Why the public mumble reprimand in front of the 30 players listening and raiding versus the private tell?

  1. It’s a reminder: Maybe some other new recruit hadn’t seen it before and hadn’t died to it yet. With luck, I’ll have prevented another future wipe when the second recruit is aware of why and how the first recruit died.
  2. People can stop sending me tells: Seriously team, I don’t need ten whispers telling me that the recruit died because they goofed on something. By gently informing the player publically, it’s an indirect and subtle message to the rest of the raid that a) Yes, I know they screwed up and b) You can all stop messaging me now.

It loses effectiveness. I rarely lose my temper. Alumni and current raiders know this. I’ve been told that I should lose my cool a little more often. At the same time, I know that if I do that, it’ll lose the message I’m trying to convey and not be as effective. So I’ll try to save it for those times when I know it’ll be most beneficial to jump start the raid a little.

The same thing goes with player reprimands. Imagine if I gave crit to a player for every minor mistake they made.

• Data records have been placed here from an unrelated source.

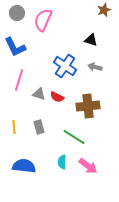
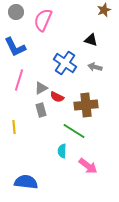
gray circle: moved 1 px left, 1 px up
blue cross: moved 3 px up
gray triangle: moved 2 px right, 6 px up; rotated 48 degrees counterclockwise
brown cross: moved 2 px left, 1 px up
gray rectangle: moved 2 px right, 17 px up
green line: moved 6 px up
cyan semicircle: moved 11 px up
blue semicircle: moved 2 px right, 16 px down
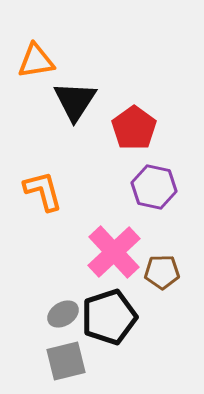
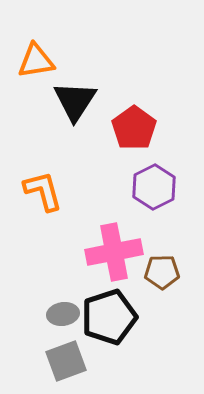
purple hexagon: rotated 21 degrees clockwise
pink cross: rotated 32 degrees clockwise
gray ellipse: rotated 24 degrees clockwise
gray square: rotated 6 degrees counterclockwise
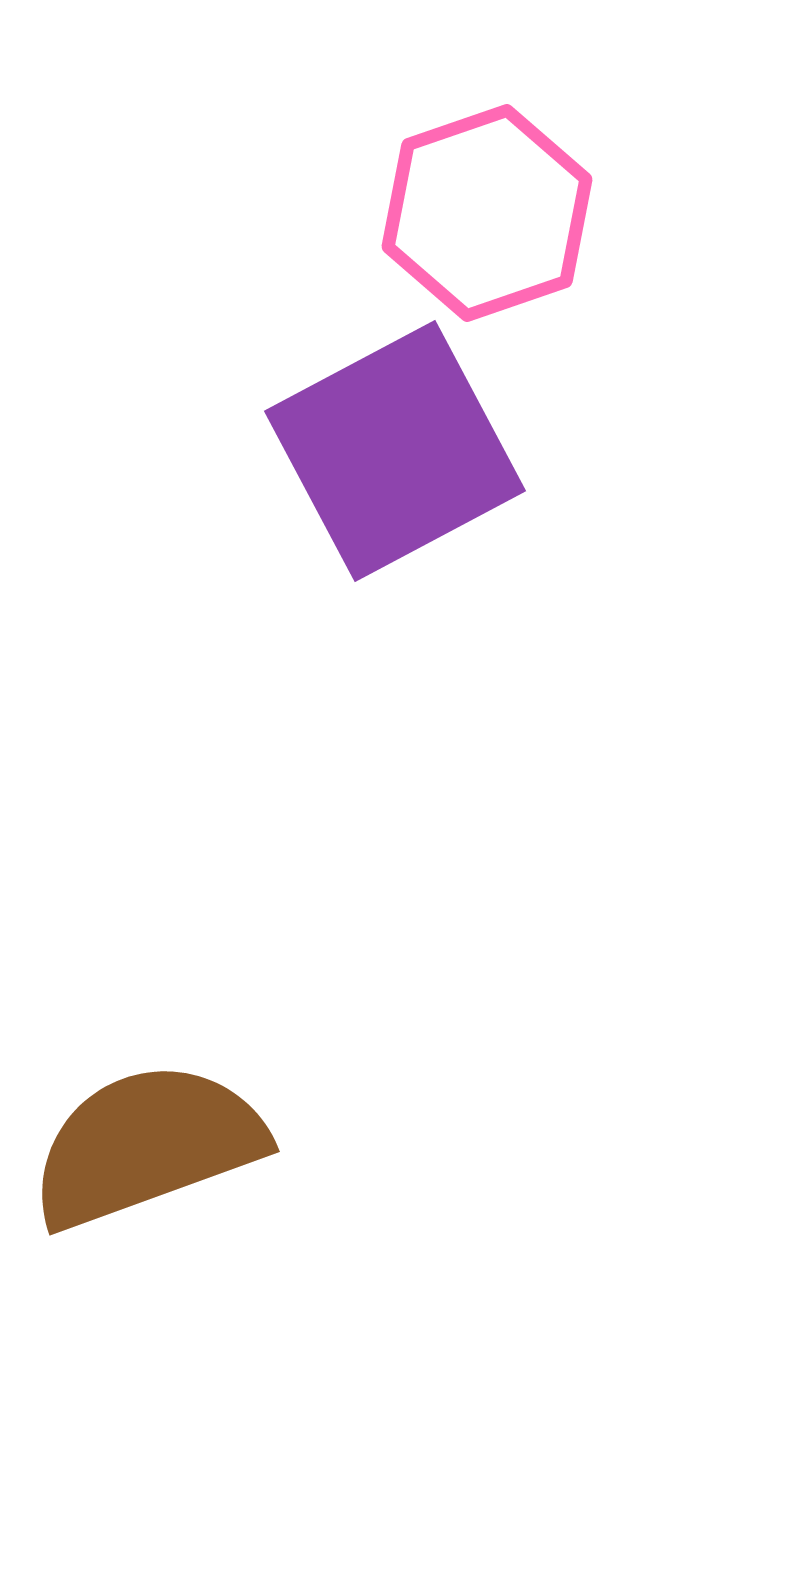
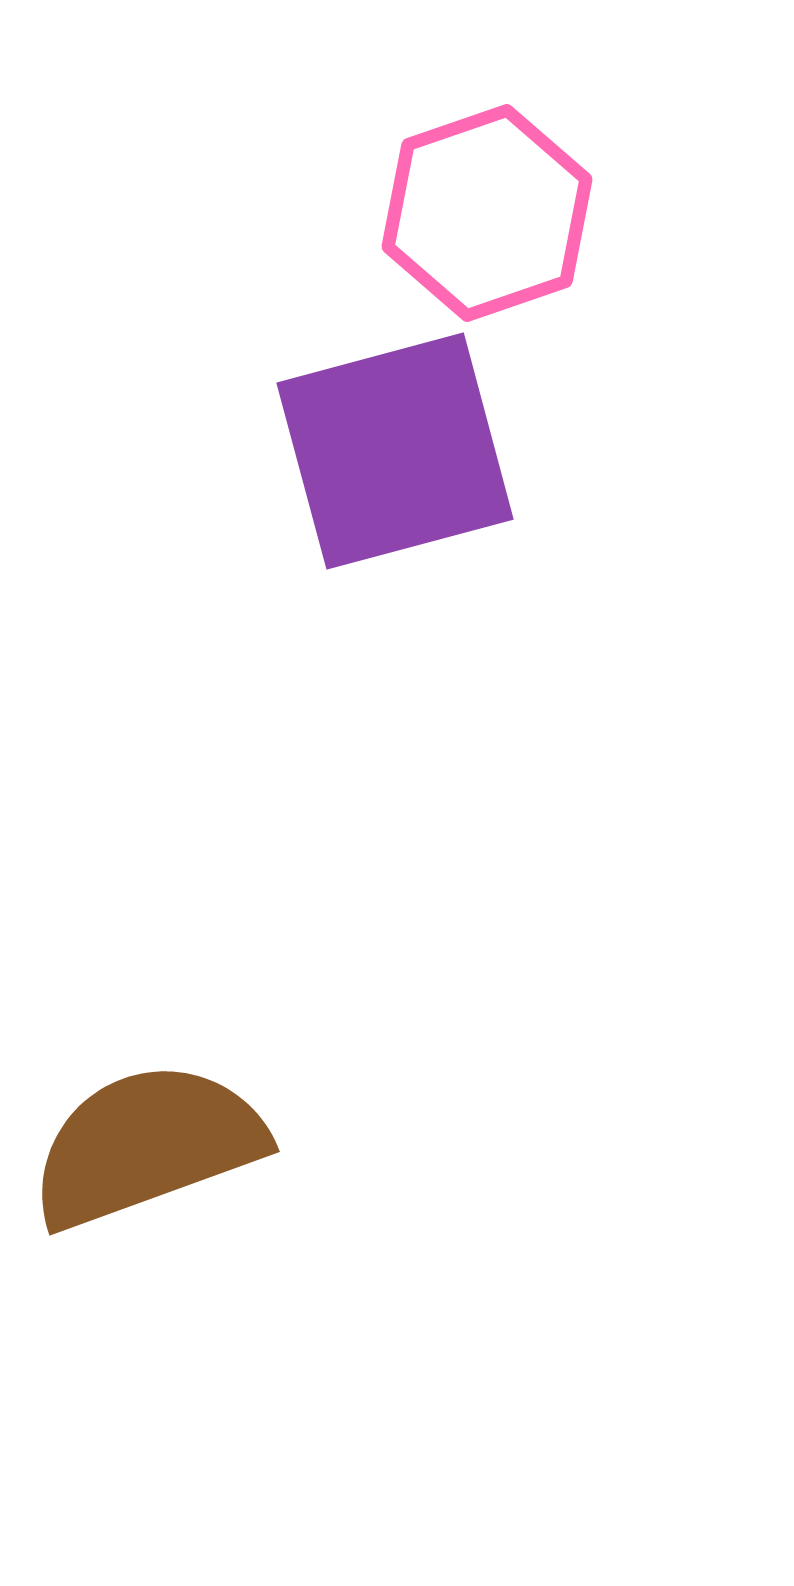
purple square: rotated 13 degrees clockwise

I don’t know about you, but I figure they’d get tired and exasperated pretty quickly and start tuning me out (Note that they already do because I’m blasting variations of Katy Perry or Beyonce when I’m talking). It would be the equivalent of the hockey coach losing the locker room. I think it’d also accelerate my own burnout with the game and raiding in general. But I also understand it when it seems like if nothing is said about a player error that it’s overlooked and swept under the rug. It does look like leniency.

This is where the old Ensidia Fails addon comes into play (and for some reason has stopped working from me). It spits out who stood in what or who screwed up for that attempt right after a wipe. Name on that list? You know what you did wrong. Name on that list because you stood in it to intentionally wipe faster? You know that too.

Let me ask you this. Do you play better when your raid leader gives you crap on a farm fight that you should already know? How about a progression fight? Under what circumstances would you prefer your raid leader directly hold you accountable? All the time? Some of the time? Never?

1 thought on “Giving You Crit for Dying: When is a Good Time?”

  1. I’ll generally fess up immediately after the wipe (&/or toss out a quick “oops” when it happens if it was blatant) whenever I screwed up in a way that I’d expect others to notice, occasionally I’ll toss a “my bad” whisper to the RL depending on the situation/group… generally speaking I don’t need reprimands but I never mind it when it happens from someone it should be happening from (RL, role lead, etc).  Also generally speaking I like to see a minor public acknowledgement of issues that others have… if it isn’t from them, then from the RL.  “Joe, you got it this time?”  If it’s a mechanic that multiple people are doing wrong, make it a general “A few of you died to X, please make sure that instead of doing what you did that got you/us killed, you do this instead.”

    I prefer strategic discussions for one particular person to be done in whispers, though, especially if they didn’t do anything specifically “wrong” and just need to be tweaked a bit.  “You were taking too much damage that time, try taunting at 3 stacks instead of 4 this time.”  Keep the public discussion for more general use.